Qualitative Assessment Pilot Project Update

As we reminded everyone in March, the CDC has used the newly revised CDL Debater Development Benchmarks to design professional development seminar agendas, write curriculum and exercises, and plan for site visits. Over the past month we have been implementing a Qualitative Assessment Pilot Project, one intended to teach us as much about the process of assessing debater development and the attainment of academic debate learning objectives, as it will about the status of debaters’ understanding of and competency with specific academic debating skills.

We have worked with 14 evaluators, all experienced coaches, 8 of which have undertaken fairly intensive training and have done the preponderance of the assessments.
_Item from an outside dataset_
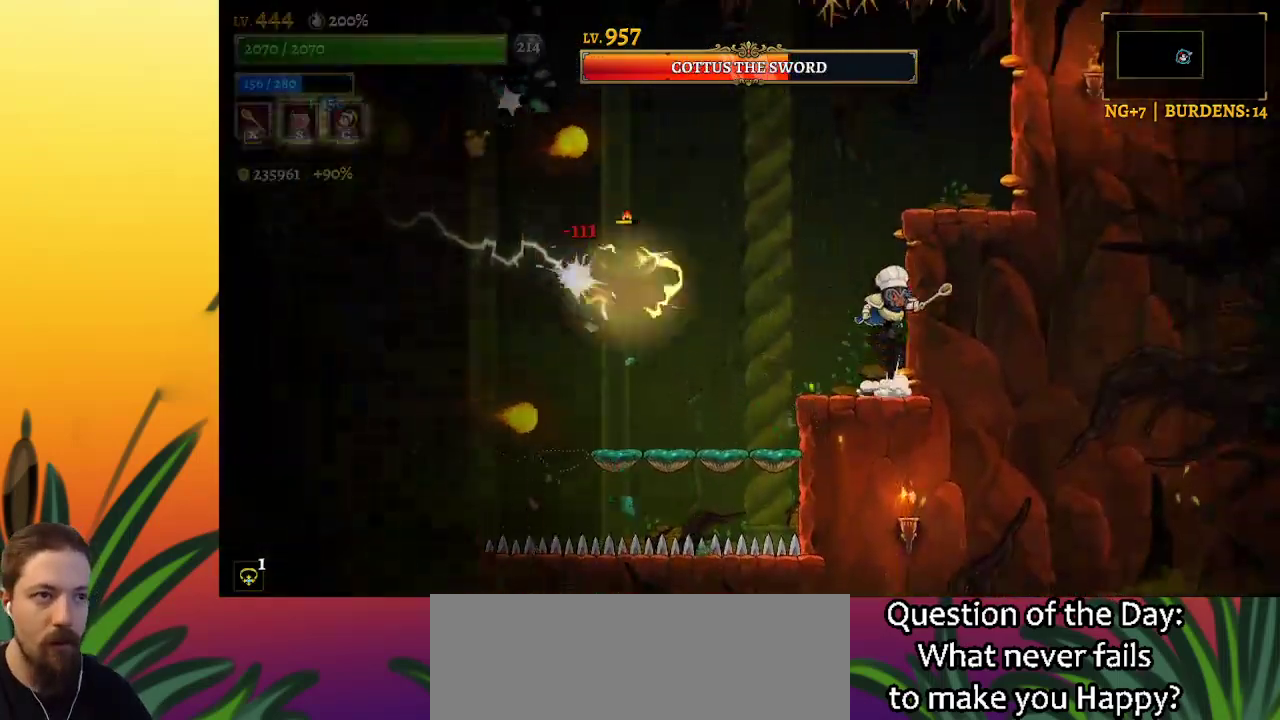
{"keys": [], "events": [[133, "right", "down"], [133, "z", "up"], [183, "z", "down"], [333, "z", "up"], [417, "right", "up"]]}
CDC staff also performed assessments. Trainings underlined the rigor with which assessments must closely and carefully follow the relevant Qualitative Assessment Project Rubric — for debaters in:

Year One
Year Two,
Year Three/Four

[Be sure to download these documents — they won’t be as clear when you click on the “preview” version of them.]

This project, we’ve underlined, is not like judging debate rounds. It is a process whereby the evaluator carefully isolates indicators from in-round performance, and review of debaters’ files and flows, in order to assess how well debaters have attained a series of specific learning objectives (64 in all, 20 – 22 in each of three levels of experience) that the Debater Development Benchmarks isolate as the essential academic content of competitive debate. Evaluators perform an education testing service, rather than an academic competition’s arbitration. And perhaps unlike in the regular classroom these days, competitive debate has very few if any of these academic assessments, despite being a program whose essential purpose is improving academic performance and college readiness.

Evaluators have performed in-round assessments on 141 CDL debaters from 36 high schools: 102 year-one debaters, 15 year-two debaters, and 24 year-two debaters. A total of 2,226 ratings were given to debaters across the 64 benchmarks.  We have preliminarily established a rating of 6 (out of a possible 10) as the threshold for attaining standard on each of the benchmarks. Here are summary points from the aggregated assessments.

  • Overall, across all 141 assessments, students attained standard at a 70% rate
  • Overall, across all 141 assessments, the average rating was 6.59
  • For first-year students, they attained standard at a 69% rate and their average rating was 6.61
  • For second-year students, they attained standard at a 63% rate and their average rating was 5.90
  • For third/fourth-year students, they attained standard at a 90% rate and their average rating was 7.54

We will be sending each school each of their individual assessments, in addition to their school averages (by experience level). We will also be soliciting feedback on how to roll out qualitative assessment more systematically in 2012/13. Our thinking now is that we will try to assess each Varsity debater very early in the season and again late in the season, to isolate their learning differential relative to benchmarks. And we will do a larger sampling assessment of first-year debaters, possibly assessing at least four debaters from each school, late in the season (assuming a first-year baseline prior to the season of zero).

And as we mentioned in the last post on the QAP, we encourage you to closely and carefully review the Qualitative Assessment Rubrics. We think that they can be highly valuable to you in your own understanding of the CDL benchmarks, of what students should be learning each year they participate in the CDL, and of what and even how you can be teaching your students competitive academic debate.

We also encourage your feedback — on the benchmarks (which we’ve solicited and received last year, and would like more of, if you have it), on the assessment rubrics, and on our evolving process of assessment.